Serve a poco, cioè, etichettare come giuste o sbagliate le emozioni  (“non ti devi arrabbiare”), perché così finiamo solo per alzare il livello dello scontro perché stiamo negando  quello che l’altro prova. “Le emozioni sono sempre vere e non sono né giuste né sbagliate – sottolinea Costantino – perché non sono sotto il nostro controllo, a differenza dei comportamenti che ne derivano. Se io riconosco l’emozione, se capisco che sei molto arrabbiato, questo apre già uno spazio di terreno e di comunicazione“. Per cercare di capire come mai, per esempio, quella cosa ha provocato una rabbia di livello 10 mentre gli altri si arrabbiano a livello 2. L’intensità dell’emozione “è un primo segnale che può porre in allarme“, che va monitorato evitando però il giudizio.

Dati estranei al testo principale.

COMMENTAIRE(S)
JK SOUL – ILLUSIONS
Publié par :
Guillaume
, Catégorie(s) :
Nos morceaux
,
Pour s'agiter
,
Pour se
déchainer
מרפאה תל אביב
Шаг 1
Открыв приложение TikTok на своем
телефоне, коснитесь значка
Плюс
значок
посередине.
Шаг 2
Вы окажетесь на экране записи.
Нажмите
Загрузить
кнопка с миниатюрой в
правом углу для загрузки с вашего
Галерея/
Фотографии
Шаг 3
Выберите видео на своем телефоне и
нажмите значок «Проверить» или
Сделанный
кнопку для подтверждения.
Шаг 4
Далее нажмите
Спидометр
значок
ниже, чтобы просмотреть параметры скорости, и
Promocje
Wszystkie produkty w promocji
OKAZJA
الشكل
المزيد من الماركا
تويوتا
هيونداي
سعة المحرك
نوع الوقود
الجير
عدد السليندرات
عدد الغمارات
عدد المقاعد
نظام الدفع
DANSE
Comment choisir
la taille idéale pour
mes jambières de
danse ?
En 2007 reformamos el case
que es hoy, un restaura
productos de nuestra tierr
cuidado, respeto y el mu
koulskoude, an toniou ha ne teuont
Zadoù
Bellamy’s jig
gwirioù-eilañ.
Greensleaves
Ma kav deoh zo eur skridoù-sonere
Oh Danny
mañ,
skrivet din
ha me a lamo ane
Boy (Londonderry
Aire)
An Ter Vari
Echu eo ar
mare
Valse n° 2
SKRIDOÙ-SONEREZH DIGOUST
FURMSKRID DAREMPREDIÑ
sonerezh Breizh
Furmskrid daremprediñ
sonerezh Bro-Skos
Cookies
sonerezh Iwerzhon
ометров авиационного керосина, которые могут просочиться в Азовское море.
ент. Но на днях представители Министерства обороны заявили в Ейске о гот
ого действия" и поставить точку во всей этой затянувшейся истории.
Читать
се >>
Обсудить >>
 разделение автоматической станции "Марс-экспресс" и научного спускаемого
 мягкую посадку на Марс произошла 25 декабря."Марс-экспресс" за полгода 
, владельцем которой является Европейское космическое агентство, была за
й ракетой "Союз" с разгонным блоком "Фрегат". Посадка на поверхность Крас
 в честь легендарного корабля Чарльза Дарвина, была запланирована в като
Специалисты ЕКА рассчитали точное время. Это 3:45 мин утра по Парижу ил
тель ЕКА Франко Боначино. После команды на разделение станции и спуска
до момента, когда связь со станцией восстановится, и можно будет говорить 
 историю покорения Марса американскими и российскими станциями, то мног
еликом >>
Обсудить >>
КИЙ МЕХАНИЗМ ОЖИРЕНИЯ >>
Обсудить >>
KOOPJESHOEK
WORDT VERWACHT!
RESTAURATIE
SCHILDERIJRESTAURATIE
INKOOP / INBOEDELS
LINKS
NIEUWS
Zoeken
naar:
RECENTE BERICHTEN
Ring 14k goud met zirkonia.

Senza giudicare, è possibile trovare un terreno incontro, per spiegare che pur comprendendo l’emozione, la sofferenza, il comportamento non era adeguato: “Ragioniamo sul comportamento, ma accogliamo l’emozione – sintetizza la dottoressa Costantino – facendo così capiamo meglio noi adulti cosa succede e i ragazzi sviluppano strumenti in più per leggere loro stessi“.  In situazioni così, “posso arrivare a capire che quel comportamento è solo occasionale, dipende da un sovraccarico emozionale occasionale, che posso in qualche modo aiutare ad alleggerire… Oppure, posso intuire che ‘è qualcosa da capire, da approfondire“. In questo, c’è anche il ruolo fondamentale della scuola, degli insegnanti, che possono supportare le famiglie. Per quanto riguarda il periodo della pandemia e le restrizioni, la neuropsichiatra invita a non minimizzare l’importanza della socialità negli adolescenti: “Dobbiamo renderci conto – dice – che la loro crescita, la loro evoluzione a quell’età è il mondo fuori, non siamo noi. A volte ha più senso per loro avere una ‘bolla’ sicura fuori casa e magari tenere la mascherina in casa“.

Molti genitori, quindi, faticano a capire chi hanno di fronte, soprattutto se la situazione di crisi è pesante. A chi rivolgersi? “L’aggancio più importante è quello con la medicina territoriale, bisogna sempre mantenere un buon livello di comunicazione col medico di base o il pediatra, sin dai primi segnali bisogna parlarne subito e sempre, senza drammatizzare”. Gisella Trincas è presidente di Unasam, l’Unione nazionale delle associazioni per la salute mentale a cui aderiscono 70 associazioni impegnate in tutte le regioni d’Italia. “Le famiglie non possono restare sole, è fondamentale cercare le organizzazioni di familiari sul territorio per esempio, che vanno considerate un punto di riferimento forte e qualificato“, suggerisce Trincas, che sottolinea quanto sia importante una rete di sostegno. “Le associazioni da questo punto di vista possono aiutare, indicare dove andare: bisogna informarsi, parlare, chiedere, andare nei servizi di salute mentale sul territorio. Perché a volte – dice Trincas – si drammatizzano situazioni che possono essere affrontate in maniera tranquilla e possono rientrare”. Servono “attenzione e speranza”, aggiunge Trincas.

Uscire fuori, quindi, parlare, chiedere. Come si fa con qualsiasi altro tipo di malattia. Perché il tema è che quando si tratta di salute mentale, di benessere psichico, entrano in gioco la vergogna e la negazione, le famiglie – per fortuna sempre meno – faticano a parlarne. “C’è ancora troppo spesso l’idea che se un ragazzo o una ragazza manifesta un disagio psichico, il problema è che i genitori non si sono impegnati abbastanza, oppure i bambini vengono etichettati come maleducati e basta“, dice la dottoressa Antonella Costantino. L’idea che si tratti di malattie, che non ci siano colpe e che con interventi adeguati possano essere curate come le altre è ancora difficile da far passare. Ma solo da qui si può partire, perché una cura sia possibile.